1907, Resmi kuruluşa doğru
Gayri takvimlerin o en güzel yıl olan 1907 yılının ilk yapraklarını gösterdiği günler... Sultan 2. Abdülhamid Han, 33 yıllık saltanatının baskılı rejime dayalı son yılını yaşamakta olduğunun sanki farkında. Saltanatı ile uğraşanlarla boğuşmaktan futbol topu peşinde koşturanlarla uğraşmaya ayıracak pek fazla vakti ve de gönlü kalmadığından bu tür oluşumlara karşı uygulattığı baskıyı da, resmi de olmasa biraz gevşetmiş. Zaten gayri müslimler ile yabancılarca ortalama on yıldır oynanmakta olan futbol oyununa gözleri ve de gönülleri biraz da alışmış. Kadıköy yakasındaki Kördere Sahası ile Kuşdili Çayırı’nda, o ilk yıllarda göz açtırmayan top uçurtmayan saraylı hafiyelerden görünürde eser kalmamış, Türk gençleri, resmi formalı olmasa da buralarda sanki rahat rahat top koşturur bir halde. Gerçi, bir jimnastik kulübü olarak “Beşiktaş” ile, Fransız Mektebi Takımı hüviyetini arkasına almış bir futbol kulübü olarak “Galatasaray”, kuruluş faaliyetlerini İstanbul yakasında gerçekleştirebilmiş ama, karşı kıyı Kadıköy yakası o dönem için adeta bir başka belde, adeta İstanbul’a taşra...

Nihayet, artık bu yakada da beklenen günlerin yakınlığı hissedilmekte. Kadıköy yakasında da güneş bir başka parlak, bahçelerde çiçekler bir başka güzel açmakta. Fenerbahçesi’nde de kanaryalar bir başka ötüp, burundaki fener sanki bir başka parlak çakmakta.
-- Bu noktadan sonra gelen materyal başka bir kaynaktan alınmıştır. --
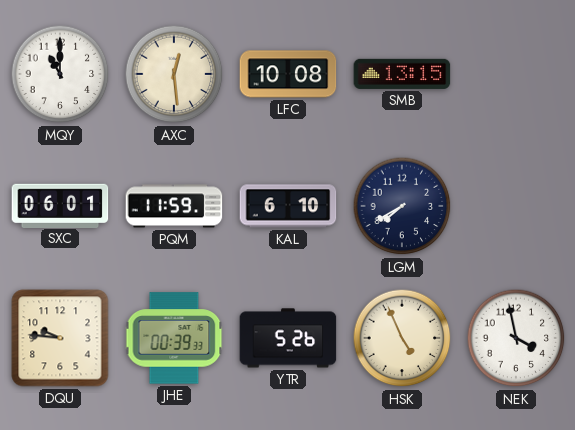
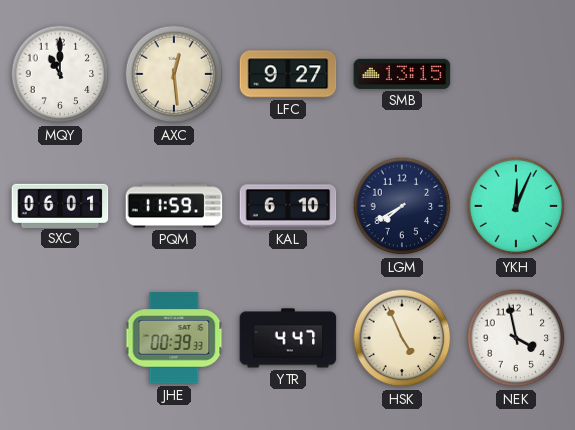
LFC: 10:08 -> 9:27
YKH: none -> 12:04
DQU: 9:46 -> none
YTR: 5:26 -> 4:47
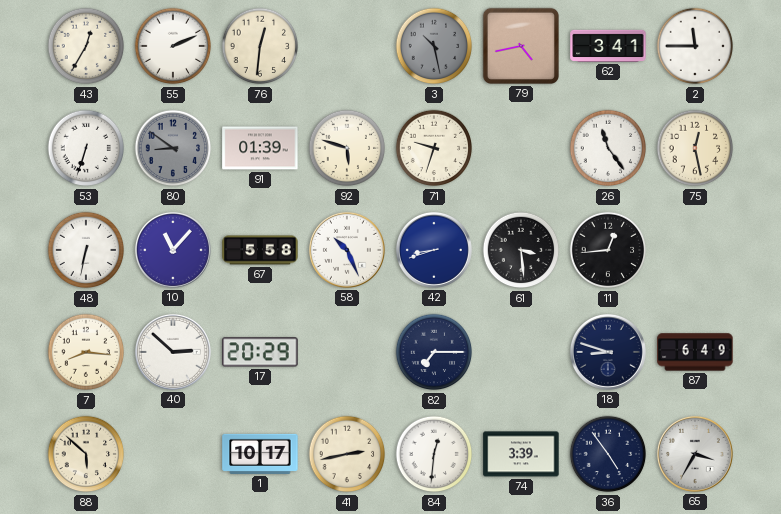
Zira, halkın içinden çıkacak ilk Türk kulübünün kuruluşu için kararın ve de onayının alınacağı çok önemli günlerin çoğu geçmiş, azı ise sanki artık gelmekte...

İşte, içinde bulundukları tarihin de desteğinden güç alan Kadıköy’lü gençlerden, Hariciye Nazırı Asım ve Server Paşa’ların torunu Londra Sefareti Başkatibi Nuri Bey’in oğlu Ziya(Songülen) Bey ile Harekat Ordusu Feriki (tümgeneral) Şevki Paşa’nın oğlu Ayetullah Bey ve de ünlü edebiyatçı Sami Paşazade Sezai Bey’in yeğeni Enver Necip (Okaner) Bey, Necip Bey’in Moda Başpınar sokak 3 numaralı evinin selamlık katında yaptıkları bir görüşme sonucunda kuracakları takımın ilk fikir harcını atıyorlardı. Gerekli olan parayı da finanse edecek olan dönemin zenginlerinden Saint Joseph mezunu Mühendis Nurizade Ziya Bey’e kulübün kurucu başkanlık şerefini, Osmanlı Bankası memurlarından Ayetullah Bey’e katiplik (sekreter) görevini, Bahriye Subayı Necip Bey’e de kaptanlık ve veznedarlık (sayman) görevini veriyorlardı.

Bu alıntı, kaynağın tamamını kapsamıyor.